ギャヴィン・ハリスン、トリプル・ドラムスを語る (6/6)
キング・クリムゾンのモントリオール公演に先立って、「Montreal Gazette」紙に載った2015年9月の記事より。二部構成になっていて、前半がトニー・レヴィン、後半がギャヴィン・ハリスン。前半の紹介はまたいずれ。地元の一般紙にこんなのが載っちゃうんだから、羨ましい。
→ Montreal Gazette | King Crimson's Tony Levin and Gavin Harrison: the Complete Conversation
キング・クリムゾンにしばらく在籍していて、ファンになったりしなかったんですか。
- このバンドで気に入ってるのは、常に新しくあろうとする心意気だ。ロバートがそうだからだけど、そのためには何でもありなんだ。例えば夜中に、これ以上はないってくらいクレージーなアイデアを思いついて、目が覚めたとしても、クリムゾンなら試すことができる。当たり前だったり詰まらないアイデアはお呼びじゃない。変てこなアイデアほど歓迎なんだ。思いつく限りあらゆることが何でも、どこかで使ってもらえる、そんなバンドは他にないと思う。
2008年のバンドが中途半端に終わってしまって、驚きませんでしたか。
- そうなんだ。6週間くらいリハーサルして、コンサートを11回やっただけだ。翌年もやるつもりだったと思うんだけど、だめになってしまった。
いずれ活動を再開するだろうって確信はありましたか。
- あった。当時はポーキュパイン・ツリーの活動の合間に参加してて、2009年も最初の8か9ヶ月くらい空いてたんで、そこでなら参加できるだろうって思ってたんだ。そういう意味でね。だが、終わってしまったので、(活動の重複が) 何も問題にならなくなった。
「Scarcity of Miracles」が出た時、これがキング・クリムゾンにつながるだろうと思いましたか。
- いや、全然。ただの小さなプロジェクトってしか思わなかった。たしか2013年の9月にロバートが言ってくるまで、クリムゾンの話は全く出なかった。電話を受けて、驚いたよ。彼は訴訟にかかり切りで、引退したも同然って思ってたからね。ギタリストとしては何も活動してなかったから、クリムゾンの話もない。だが、その問題が解決して、「だったら、キング・クリムゾンを新しいアイデアで新しい出発点として、再結成しよう」、そう考えたんじゃないかな。
たしかに、以前のキング・クリムゾンとは全く違いますね。そうでなければ、再結成の意味がなかったと思います。

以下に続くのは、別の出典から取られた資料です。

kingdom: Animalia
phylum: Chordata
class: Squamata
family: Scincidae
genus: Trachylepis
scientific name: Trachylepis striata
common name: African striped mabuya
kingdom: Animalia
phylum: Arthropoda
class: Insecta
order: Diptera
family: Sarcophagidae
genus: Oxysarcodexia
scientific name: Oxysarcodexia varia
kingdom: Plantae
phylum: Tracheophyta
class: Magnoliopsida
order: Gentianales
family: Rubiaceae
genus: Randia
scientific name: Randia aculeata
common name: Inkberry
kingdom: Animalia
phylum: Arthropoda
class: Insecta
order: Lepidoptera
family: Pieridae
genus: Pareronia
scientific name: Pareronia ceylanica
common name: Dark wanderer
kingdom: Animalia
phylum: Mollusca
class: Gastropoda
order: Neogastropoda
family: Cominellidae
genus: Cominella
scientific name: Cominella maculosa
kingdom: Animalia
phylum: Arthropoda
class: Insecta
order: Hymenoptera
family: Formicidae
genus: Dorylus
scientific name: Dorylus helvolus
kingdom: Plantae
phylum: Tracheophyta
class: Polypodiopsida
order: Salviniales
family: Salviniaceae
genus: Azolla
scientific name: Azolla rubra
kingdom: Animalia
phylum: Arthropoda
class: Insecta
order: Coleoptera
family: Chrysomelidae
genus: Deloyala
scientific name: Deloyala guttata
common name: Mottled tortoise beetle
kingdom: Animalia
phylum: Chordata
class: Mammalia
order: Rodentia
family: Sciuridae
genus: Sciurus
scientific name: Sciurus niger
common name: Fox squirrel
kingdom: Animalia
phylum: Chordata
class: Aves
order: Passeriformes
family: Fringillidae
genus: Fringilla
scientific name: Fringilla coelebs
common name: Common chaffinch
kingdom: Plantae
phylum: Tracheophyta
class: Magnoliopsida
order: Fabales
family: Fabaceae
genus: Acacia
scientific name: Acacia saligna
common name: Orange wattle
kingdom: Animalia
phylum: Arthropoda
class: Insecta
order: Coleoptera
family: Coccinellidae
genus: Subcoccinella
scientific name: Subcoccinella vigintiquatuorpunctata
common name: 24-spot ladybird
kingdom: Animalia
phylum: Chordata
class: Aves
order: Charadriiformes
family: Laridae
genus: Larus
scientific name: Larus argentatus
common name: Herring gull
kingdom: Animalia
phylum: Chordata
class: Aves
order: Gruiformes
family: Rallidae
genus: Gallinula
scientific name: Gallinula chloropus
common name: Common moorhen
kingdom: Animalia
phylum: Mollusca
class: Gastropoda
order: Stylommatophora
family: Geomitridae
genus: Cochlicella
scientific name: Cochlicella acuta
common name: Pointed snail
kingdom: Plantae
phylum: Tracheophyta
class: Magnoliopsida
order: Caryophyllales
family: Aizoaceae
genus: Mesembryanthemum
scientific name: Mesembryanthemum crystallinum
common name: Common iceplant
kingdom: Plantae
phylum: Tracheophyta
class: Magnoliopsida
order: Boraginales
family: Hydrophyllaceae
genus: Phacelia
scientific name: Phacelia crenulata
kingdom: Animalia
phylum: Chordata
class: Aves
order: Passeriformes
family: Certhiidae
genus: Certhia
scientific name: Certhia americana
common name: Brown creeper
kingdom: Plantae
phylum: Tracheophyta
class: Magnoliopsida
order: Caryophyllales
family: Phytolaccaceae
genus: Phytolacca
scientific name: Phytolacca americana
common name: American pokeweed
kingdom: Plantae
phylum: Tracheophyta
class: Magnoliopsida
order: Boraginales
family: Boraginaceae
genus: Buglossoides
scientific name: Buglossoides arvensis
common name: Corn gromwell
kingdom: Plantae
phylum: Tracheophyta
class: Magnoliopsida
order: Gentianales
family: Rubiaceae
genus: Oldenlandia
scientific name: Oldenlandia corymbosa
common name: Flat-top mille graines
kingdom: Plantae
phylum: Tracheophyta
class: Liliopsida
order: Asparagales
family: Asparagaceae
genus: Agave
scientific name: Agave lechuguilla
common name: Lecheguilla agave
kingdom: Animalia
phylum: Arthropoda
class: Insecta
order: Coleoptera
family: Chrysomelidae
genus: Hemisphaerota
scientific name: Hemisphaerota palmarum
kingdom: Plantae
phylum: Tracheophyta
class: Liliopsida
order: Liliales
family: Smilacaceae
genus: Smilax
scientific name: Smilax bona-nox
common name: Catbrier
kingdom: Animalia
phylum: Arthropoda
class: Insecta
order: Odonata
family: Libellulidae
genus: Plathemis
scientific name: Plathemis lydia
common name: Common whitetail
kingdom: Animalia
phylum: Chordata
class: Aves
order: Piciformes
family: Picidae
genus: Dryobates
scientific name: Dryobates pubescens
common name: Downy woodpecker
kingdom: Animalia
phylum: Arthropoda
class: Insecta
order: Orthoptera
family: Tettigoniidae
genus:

- 昔の曲をやるけれども、決してトリビュート・バンドじゃない。昔の演奏を忠実に再現するなんてことはしない。古い曲の新しいテイクをやるんだ。
ポーキュパイン・ツリーのほうはどうなるのか、聞いていいですか。スティーヴン・ ウィルソン (ポーキュパイン・ツリーのリーダー) に何ヶ月か前にインタビューしたら、バンドは終わるかもみたいな気配だったんですが。
- あはは。まだ解散はしてないよ。今はそれしか言えない。いつかは戻ってくると思う。いつになるかは判らないけど。今は何の計画もないんだ。スティーヴンは自分のソロ活動で忙しいし、私はクリムゾンで忙しいし、他のメンバーもそれぞれ忙しい。だから、近い内に一緒に何かするってのは無理だろうね。